OUR ANSWER FROM HORTYSPRINGER ATTORNEY RACHEL REMALEY:
Medical Staffs have come a long way in the past 20 years. As the roles and responsibilities of Medical Staff leaders have multiplied, many Medical Staffs have decided to dedicate the MEC to matters of oversight and strategy, while delegating the detailed, day-to-day work of the Medical Staff to other committees. This is how the Credentials Committee first came into fashion. More recently, the Leadership Council and Multispecialty Peer Review Committee have begun to assume greater roles within the Medical Staff. This means not limiting the work of the committee to conducting clinical case reviews and reporting those results to the MEC. Most modern peer review committees are responsible for so much more.

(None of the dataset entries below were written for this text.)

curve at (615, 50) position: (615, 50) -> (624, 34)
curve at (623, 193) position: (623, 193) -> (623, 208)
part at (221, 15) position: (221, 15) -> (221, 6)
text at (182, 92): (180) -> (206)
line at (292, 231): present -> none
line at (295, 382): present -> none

For example, multispecialty peer review committees are commonly responsible for all of the following:
- Taking full responsibility for implementing the Medical Staff peer review policy
- Recommending revisions to the peer review policy and process
- Reviewing and approving the OPPE and FPPE indicators recommended by the departments for each specialty
- Keeping track of system issues that are identified through the peer review process, to ensure that they are addressed and do not fall through the cracks
- Reviewing cases referred to the committee for peer review (which includes developing performance improvement plans for practitioners, where appropriate)
Any peer review committee that is performing all of the above functions must be engaged, educated, and savvy about peer review (so it’s important to make good choices about committee composition and to provide periodic training). So, it only makes sense a hospital and medical staff would honor the commitment of the committee’s members by letting go of micromanagement and embracing a pure oversight role.

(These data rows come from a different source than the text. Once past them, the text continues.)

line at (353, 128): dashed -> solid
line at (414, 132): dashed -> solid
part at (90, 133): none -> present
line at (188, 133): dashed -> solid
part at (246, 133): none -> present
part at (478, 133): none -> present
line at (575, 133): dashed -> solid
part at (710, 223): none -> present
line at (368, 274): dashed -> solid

Oversight does not mean abdication of all responsibility. But oversight does not require detailed information. All the MEC and governing board need is enough information to be sure that good policies are in place and that the responsible individuals are following them. This means summary/aggregate data reports work well. For example, it should suffice if reports to the MEC and Board list the total number of cases reviewed through the peer review process within a specified period of time, with that data then broken down by department or specialty, with information about how those cases were addressed – e.g., through a letter to the practitioner, a collegial intervention, a performance improvement plan, or otherwise).
Empowering the multispecialty peer review committee to implement the peer review process has other benefits, in addition to demonstrating honor and respect for the committee’s members. For one, by giving primary authority over the peer review process to a non-disciplinary committee, the Medical Staff promotes a peer review process grounded in collegial, progressive steps – rather than a punitive, threatening process.

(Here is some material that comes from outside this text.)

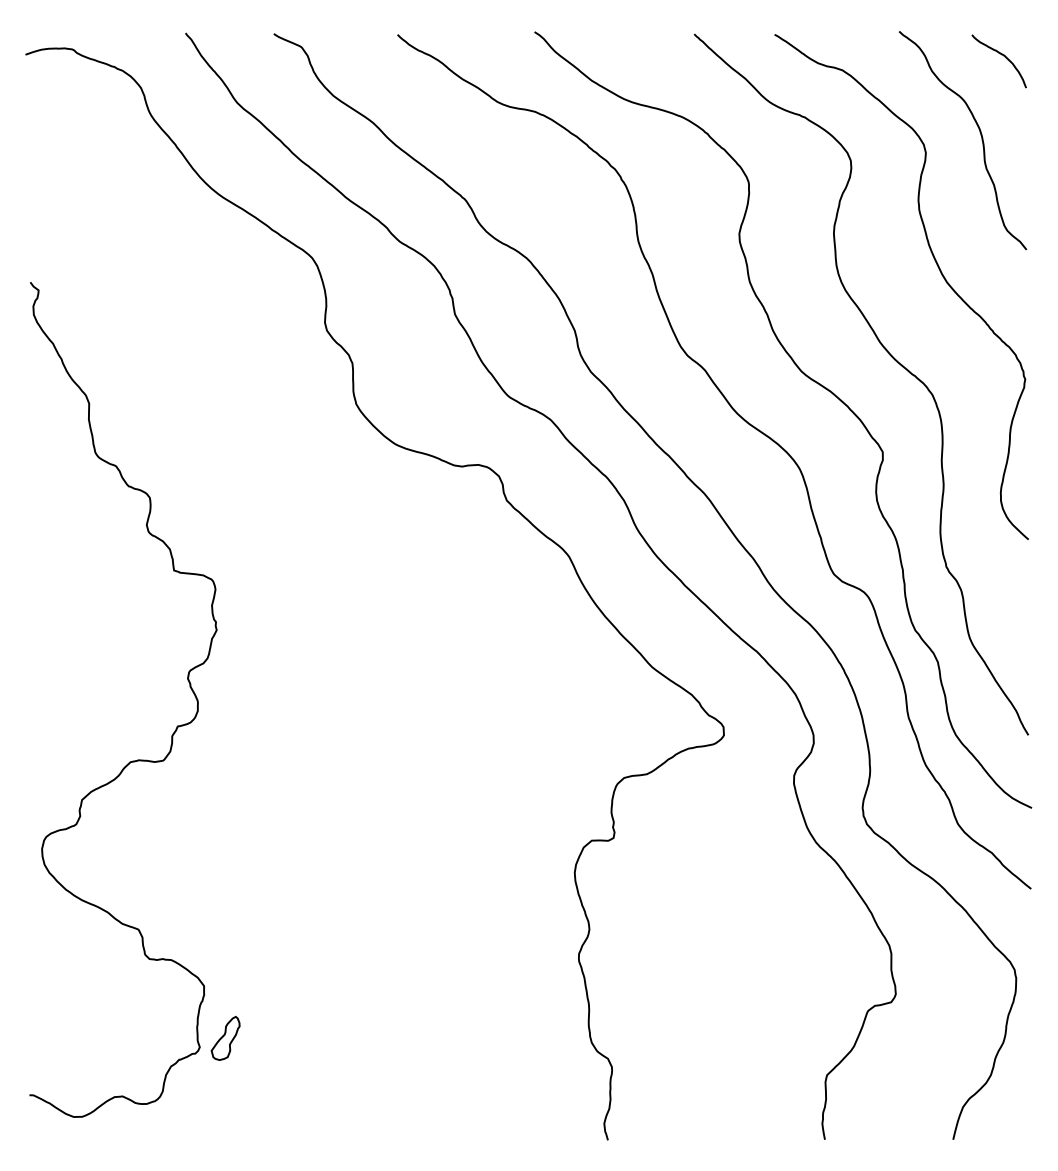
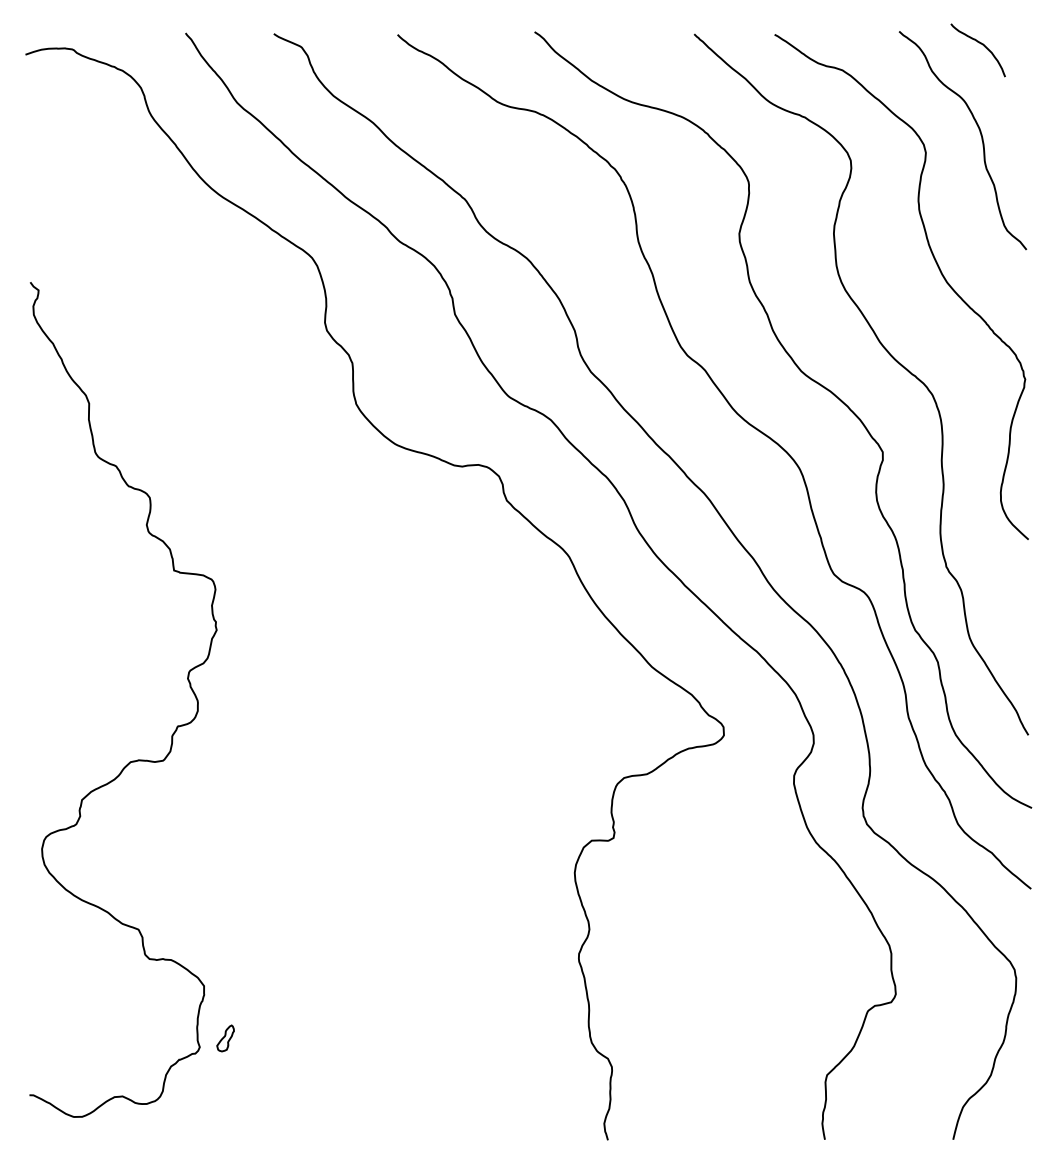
curve at (1001, 55) position: (1001, 55) -> (980, 44)
part at (225, 1038) size: 31x45 px -> 19x29 px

Further, if collegial steps are unsuccessful in managing a practitioner’s performance issues, the MEC and/or Board may eventually need to get involved. By keeping those bodies out of the initial collegial efforts of the Medical Staff peer review process, the hospital and Medical Staff preserve the members as disinterested individuals, allowing the MEC and/or Board to review matters with a fresh set of eyes when a practitioner comes before them. This promotes fairness in the process, since practitioners who are subject to review can rest assured that there will be multiple layers of review – before committees/bodies that are for the most part disinterested – before any “disciplinary” action were to be imposed.
To conclude – we absolutely do recommend that hospitals and Medical Staffs empower their peer review committees to implement CME requirements, as well as other performance improvement measures, without first having those measures taken to the MEC or Board for approval. It’s efficient, it shows trust in those leaders doing the legwork on peer review, and it is an important part of a collegial, fair process.